In order to move value around the world reliably and securely for our clients, Ebury is a financial institution connected to the SWIFT network, the world’s leading provider of financial messaging services.
More than 10.000 financial institutions are currently connected to the network, enabling international funds transfer across more than 200 countries.
In a nutshell, we send and receive messages to and from the network – mainly regarding payments that we are sending to our clients’ beneficiaries, incoming funds that we are receiving from clients or third parties and credits or debits to maintain our balances with the liquidity providers.
The reconciliation process
Ebury must ensure that our internal business activity and records match all externally received information. There are many reasons that a financial institution would be required to maintain a rigorous reconciliation process: client balances, accounting purposes, regulatory and compliance requirements, fraud prevention and bounced checks.
Regarding the SWIFT network related transactions, we are interested in one specific message type received: the MT942 – which is the detailed list of entries debited, credited, or booked to the accounts.
One of the first steps of the complex reconciliation process is to classify the entries that we receive in the MT942 message into different groups. Examples of groups are if an entry is related to a liquidity provider activity, a client fund, a client returned fund, a company account movement, etc.
The correct classification into those groups will ensure that the reconciliation process is automatic and does not require any manual intervention, which is desired to avoid human mistakes and handle the workload on top of hundreds of entries daily.
The first attempt to classify the transaction entries into the groups was to analyse the messages and identify their patterns manually. The technical solution was to introduce a list of if-statements after parsing the MT942 message entries to define the group.
Initially, it was efficient and straightforward to quickly add a new rule every time an entry was wrongly classified. However, the classification accuracy decreased to less than 75% when we grew to several thousand customers, introduced more liquidity providers, and opened more accounts. Additionally, it became impossible to analyse thousands of entries and understand the independent patterns that could group them correctly.
The conclusion was to research and test a better solution to provide better accuracy for the entry classification and enable the automatic reconciliation process for most transactions.
Machine learning-based classification
The engineering and product teams started to evaluate a new way to approach the problem – wondering if a machine learning-based approach would find the patterns and result in better accuracy.
Before running the experiments, the team first defined the input as the content of the MT942 message and generated the matrix of TF-IDF features using the TfidfVectorizer. Then, a dataset was extracted with all the entries previously classified to be used as an input for the experiments – 80% of the data to train the model and 20% to validate the model results.
The first experiment used a generative classifier called MultinomialNB, the most popular one used to analyse categorical text data.
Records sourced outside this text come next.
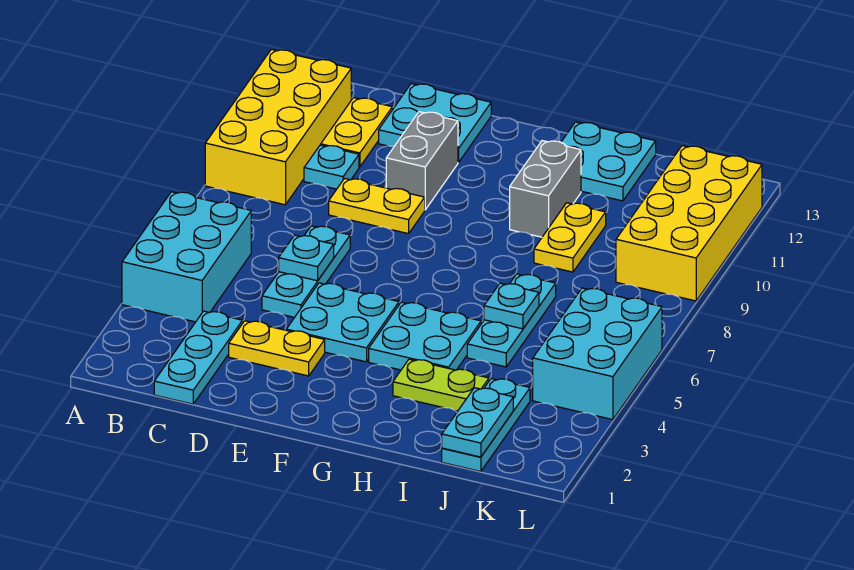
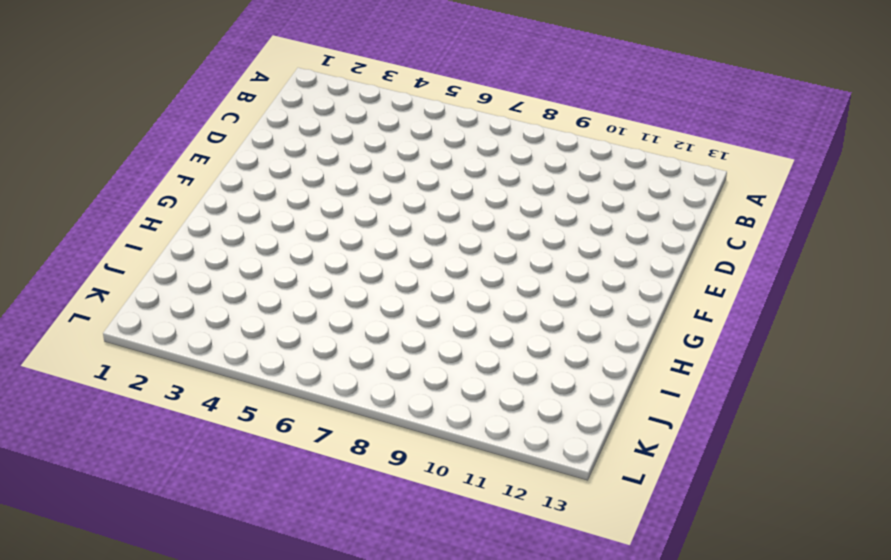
none -> cyan brick A4:B6 level 1
none -> yellow brick A9:B12 level 1
none -> cyan plate C1:C3 level 1

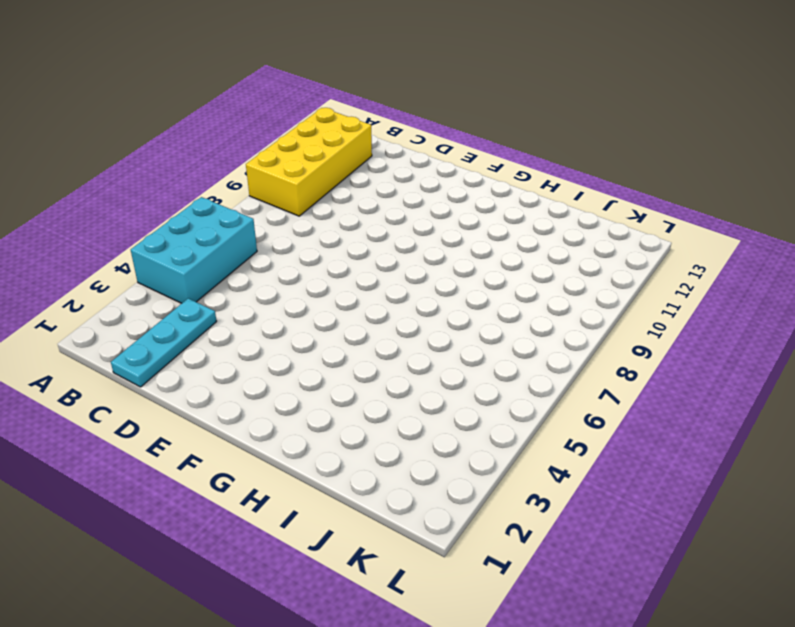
none -> cyan plate C10 level 1
none -> yellow plate C11:C12 level 1
none -> yellow plate D3:E3 level 1

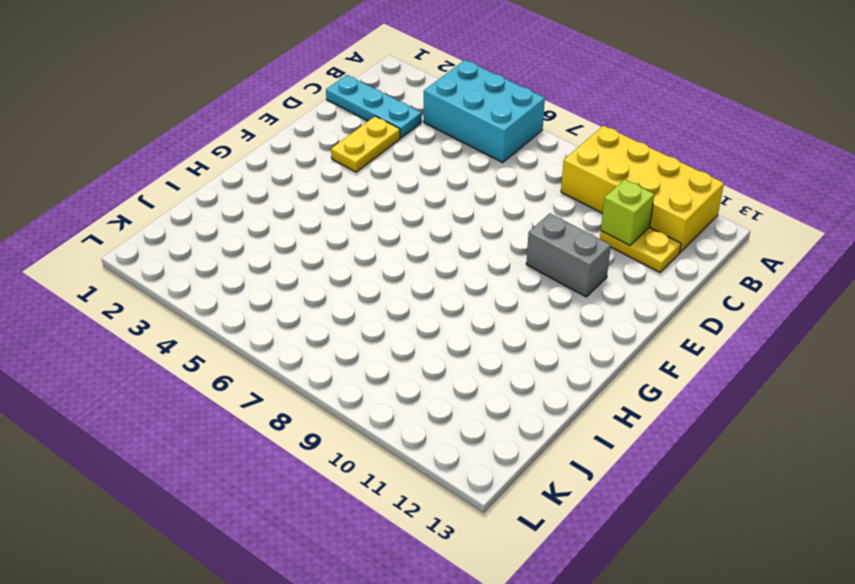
lime brick C11 level 2 -> none
none -> cyan plate C10 level 1
none -> cyan plate D5:D7 level 1
none -> yellow plate D9:E9 level 1

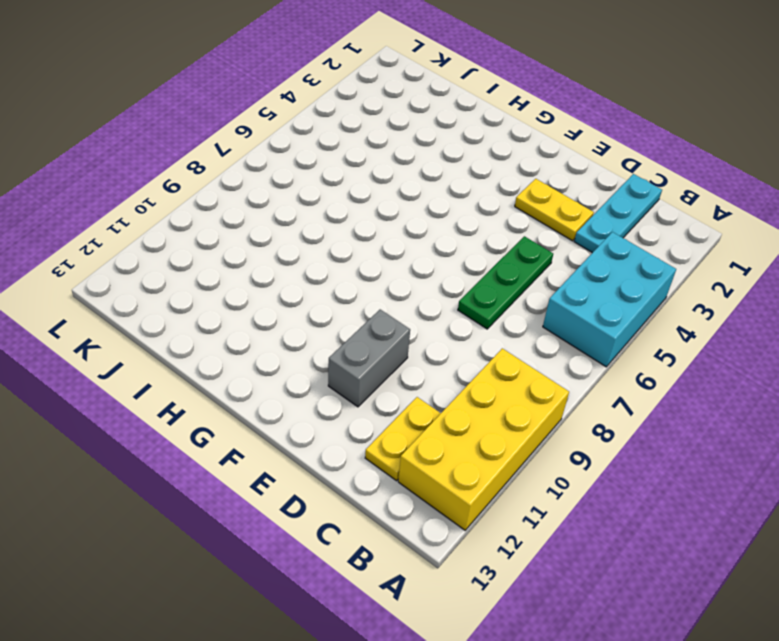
green plate D5:D7 level 1 -> cyan plate D5:D7 level 1
none -> cyan plate C10 level 1
none -> yellow plate D9:E9 level 1
none -> cyan plate D12:E13 level 1

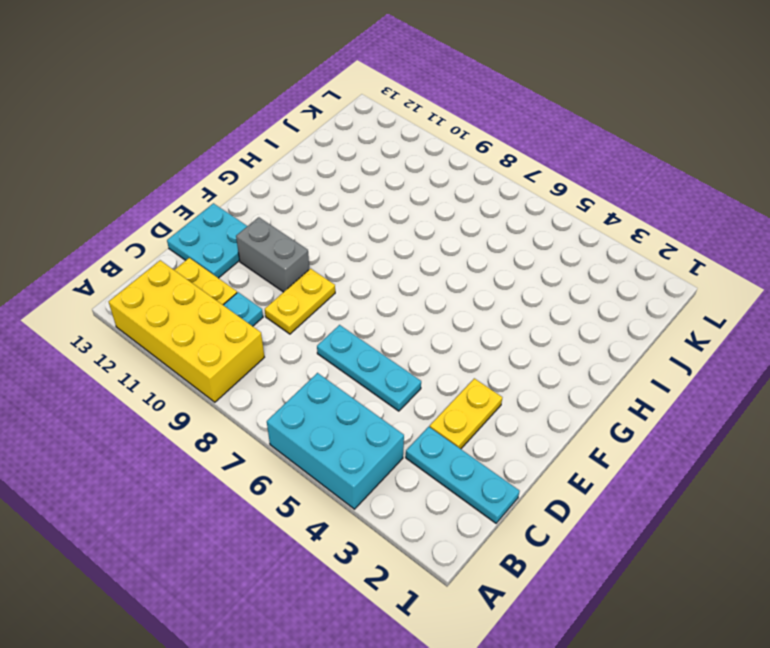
none -> cyan plate E4:F5 level 1
none -> cyan plate G4:H5 level 1
none -> lime plate H3:I3 level 1

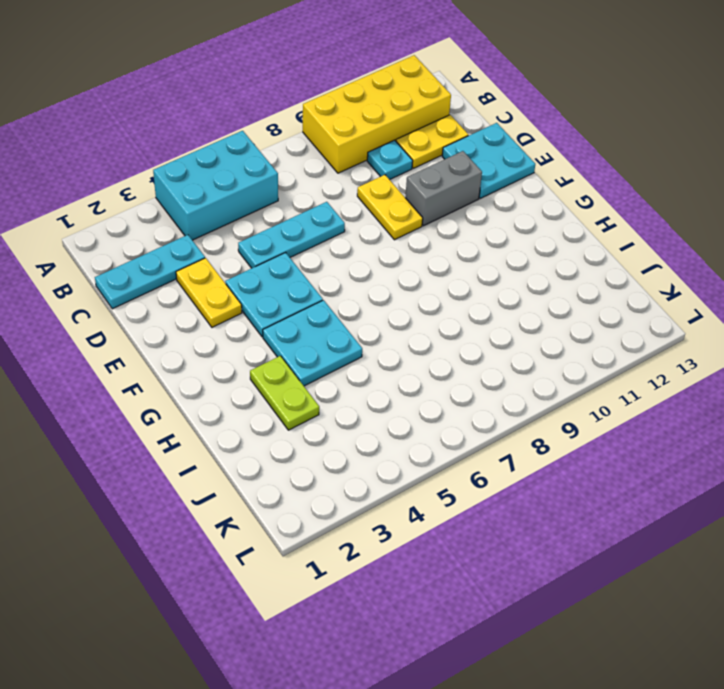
none -> grey brick H10:H11 level 1
none -> cyan plate H12:I13 level 1
none -> cyan plate I5:I7 level 1

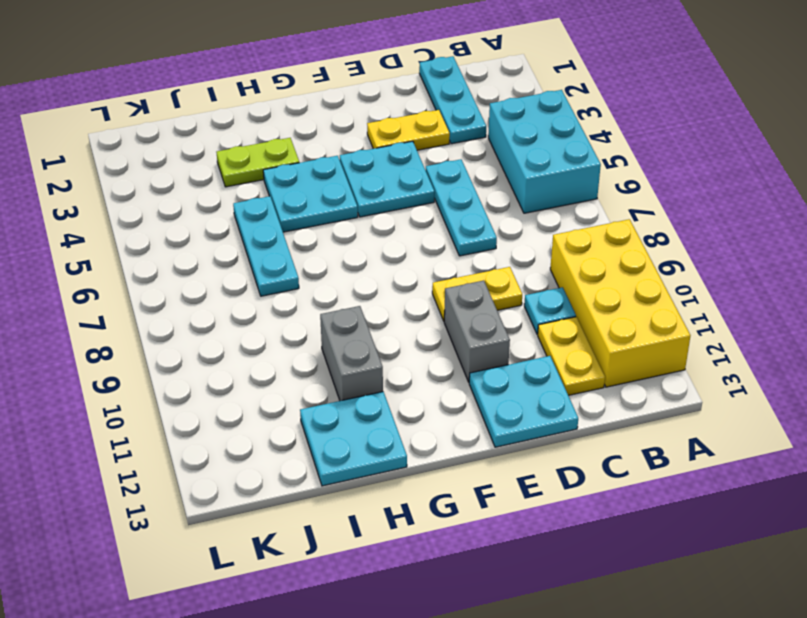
none -> yellow plate I9:I10 level 1
none -> cyan plate J1:J3 level 1
none -> cyan brick K4:L6 level 1

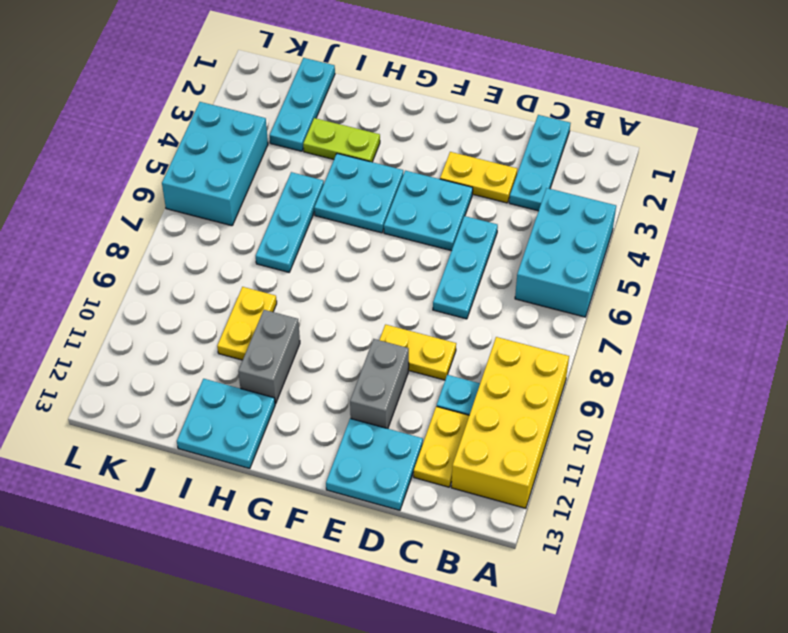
none -> yellow brick K9:L12 level 1
none -> cyan plate D6 level 2
none -> cyan plate I6 level 2

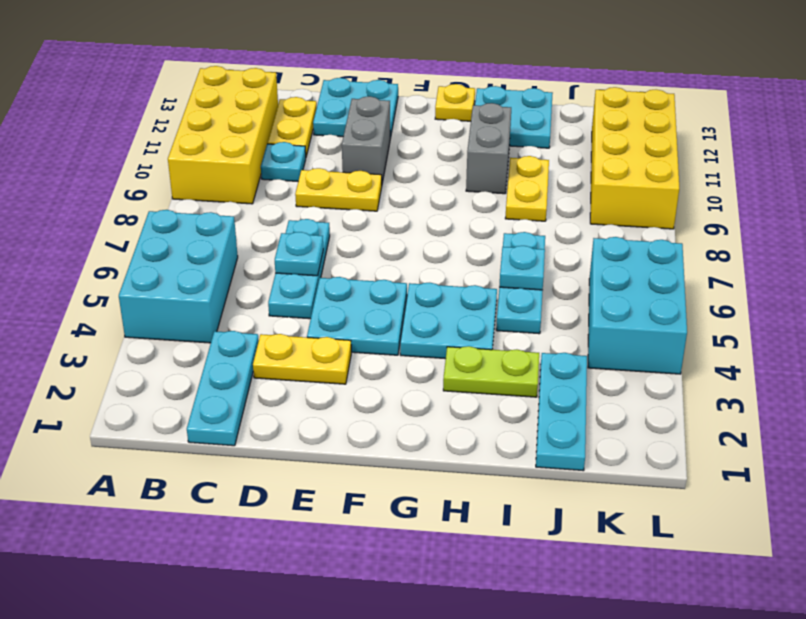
yellow plate G13 level 1 -> none
none -> cyan plate J1:J2 level 2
The model results were not promising because this method is much more efficient for use cases with features with strong independence conditions.
The following experiment used a discriminative classifier called LogisticRegression, which does not assume conditional independence of the features. The model generated by the classifier resulted in an accuracy of 99%.
Nowadays, all entries inside the MT942 messages are classified in the corresponding groups in real-time by the team’s model.
The generated model works retrospectively, so we have to retrain the model when the accuracy decreases. Ideally, we would be able to automatically retrain a new model, compare the new accuracy with the previous one and promote it to be used instead of the old one.